A little over a year ago, I spent my spring break in a northern Swedish town called Umeå. Complete strangers had invited me to give a talk at a workshop on digital gender. A little awkward but why not, right? My fantastic hosts at the University of Umeå’s digital humanities center, Humlab, were kind enough to book my flights so I could spend a few days in Stockholm with my sister, who flew over from London to see me. After a great weekend being terrible American tourists whose knowledge of Sweden was limited to vikings, Ikea, and the Swedish Chef (bork bork bork!), I caught a flight to Umeå, a charming town 250 miles south of the Arctic Circle.
Traveling to give a talk always feels a bit lonely to me, even though I have a classic car insurance I don’t like driving when traveling, and I also have one of the nicest cars ( More Help here if you want to get one like mine). It’s not exactly like a conference, where I’m usually grateful for solitary time because there are so many people to see once it’s underway. It’s not like a job market campus visit where you’re accosted by a faculty member the minute you arrive and are never left alone in case you peek behind the curtain (yes, job market campus visits are a strange blend of Wizard of Oz and North Korea). Sometimes you’re heavily scheduled, but more often than not you just show up in a random town and try to find your way around.
The first day of the workshop, I was on a town bus, hoping I was in fact in Vasaplan and on my way to Samhällsvetarhuset (that is a real place, I kid you not; see also: terrible American tourists). A man got on the bus after me and we regarded each other with the slightly wary “Do we know each other?” looks that Indians do when they encounter each other in the wild. Turns out, it was Nishant Shah, whose work I’ve long admired. Bonus: he had been to HumLab before and actually knew where we were going. When we got to HumLab and I saw micha cardénas, Annette Markham, Jenny Sundén, and other participants, I realized that Digital Gender was, in fact, academic fangirl heaven. The range of talks and critical making workshops (long live Dragon High!) was exciting and the points of contact between the different kinds of research many of us do were thought-provoking. New friendships and collaborations were born. Don’t beware of Greeks planning workshops – Anna Foka put together the best event I attended last year.
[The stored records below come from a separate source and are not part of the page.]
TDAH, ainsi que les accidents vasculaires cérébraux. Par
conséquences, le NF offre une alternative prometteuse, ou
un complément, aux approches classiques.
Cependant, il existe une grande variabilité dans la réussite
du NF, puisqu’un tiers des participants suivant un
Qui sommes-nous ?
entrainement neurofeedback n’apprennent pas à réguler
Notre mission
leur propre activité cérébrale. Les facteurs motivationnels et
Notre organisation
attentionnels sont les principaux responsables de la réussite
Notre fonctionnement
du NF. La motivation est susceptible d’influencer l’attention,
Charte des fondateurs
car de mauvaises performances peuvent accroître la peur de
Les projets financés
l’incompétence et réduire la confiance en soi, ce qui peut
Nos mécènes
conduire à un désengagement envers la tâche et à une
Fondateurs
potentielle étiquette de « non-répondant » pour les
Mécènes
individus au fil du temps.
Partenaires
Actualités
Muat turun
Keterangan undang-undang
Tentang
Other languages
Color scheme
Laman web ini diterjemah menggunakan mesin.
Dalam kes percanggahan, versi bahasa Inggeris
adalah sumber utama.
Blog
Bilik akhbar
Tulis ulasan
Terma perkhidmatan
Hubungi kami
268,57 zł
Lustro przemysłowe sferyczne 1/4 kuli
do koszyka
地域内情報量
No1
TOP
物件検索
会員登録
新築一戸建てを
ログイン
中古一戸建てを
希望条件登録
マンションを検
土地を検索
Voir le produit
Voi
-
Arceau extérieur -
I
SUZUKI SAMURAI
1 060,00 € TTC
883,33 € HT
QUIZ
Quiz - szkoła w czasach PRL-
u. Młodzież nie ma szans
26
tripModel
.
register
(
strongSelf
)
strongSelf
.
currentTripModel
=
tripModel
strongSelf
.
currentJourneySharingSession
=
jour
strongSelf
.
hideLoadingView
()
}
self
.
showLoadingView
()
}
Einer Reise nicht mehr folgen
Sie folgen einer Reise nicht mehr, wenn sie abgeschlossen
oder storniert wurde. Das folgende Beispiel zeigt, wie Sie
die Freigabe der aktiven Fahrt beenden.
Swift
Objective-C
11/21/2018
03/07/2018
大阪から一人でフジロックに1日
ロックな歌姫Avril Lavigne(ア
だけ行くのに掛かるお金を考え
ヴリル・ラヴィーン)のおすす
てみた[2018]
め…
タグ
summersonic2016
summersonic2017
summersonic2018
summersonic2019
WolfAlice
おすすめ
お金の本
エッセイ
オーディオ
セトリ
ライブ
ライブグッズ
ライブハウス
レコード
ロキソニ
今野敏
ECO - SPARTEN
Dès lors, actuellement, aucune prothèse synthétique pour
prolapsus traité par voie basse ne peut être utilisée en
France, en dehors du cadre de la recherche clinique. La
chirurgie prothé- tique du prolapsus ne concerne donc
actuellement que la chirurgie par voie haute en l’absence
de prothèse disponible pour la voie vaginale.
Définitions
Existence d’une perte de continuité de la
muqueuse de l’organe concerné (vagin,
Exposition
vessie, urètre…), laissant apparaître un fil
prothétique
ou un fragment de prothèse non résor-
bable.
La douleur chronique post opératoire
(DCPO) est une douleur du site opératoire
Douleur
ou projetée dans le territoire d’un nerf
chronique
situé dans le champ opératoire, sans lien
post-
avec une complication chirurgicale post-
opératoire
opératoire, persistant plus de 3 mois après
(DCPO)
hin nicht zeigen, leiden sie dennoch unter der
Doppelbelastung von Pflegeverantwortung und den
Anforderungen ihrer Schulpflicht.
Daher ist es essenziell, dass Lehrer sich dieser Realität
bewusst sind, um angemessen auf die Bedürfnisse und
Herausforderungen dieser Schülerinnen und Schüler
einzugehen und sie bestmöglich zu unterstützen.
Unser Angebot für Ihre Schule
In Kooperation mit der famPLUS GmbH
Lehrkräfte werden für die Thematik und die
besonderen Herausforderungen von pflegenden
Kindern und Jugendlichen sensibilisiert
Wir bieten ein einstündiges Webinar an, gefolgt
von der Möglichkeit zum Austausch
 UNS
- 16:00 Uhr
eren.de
On the last day of the workshop, we sat around for our last fika and plotted the afterlife of Digital Gender. A little over a year later, the First Monday special issue on digital gender is here. Editors Viktor Arvidsson and Anna Foka put out a CFP with remarkable speed and found thoughtful reviewers for our work. The reviewers who read the first version of my essay “Toxic Femininity 4.0” pushed back in productive ways and Viktor and Anna provided additional advice. The final version is all the better for the considerable time and attention that the reviewers and editors generously gave. My essay considers the ways white liberal feminists direct toxic discourses towards intersectional feminists to position themselves at the center of mainstream feminism. All of the essays in the issue are on point, especially Viktor and Anna’s editorial introduction, which frames ongoing work in digital gender; Nishant Shah’s essay “Sluts ‘r’ Us” (the title just speaks for itself); Jenny Sundén’s article on (trans-)gender and the glitch; and Lewis Webb’s reading of slut-shaming in Ancient Rome and online today, among others. I’m happy to count these once-strangers as friends and look forward to the future of Digital Gender.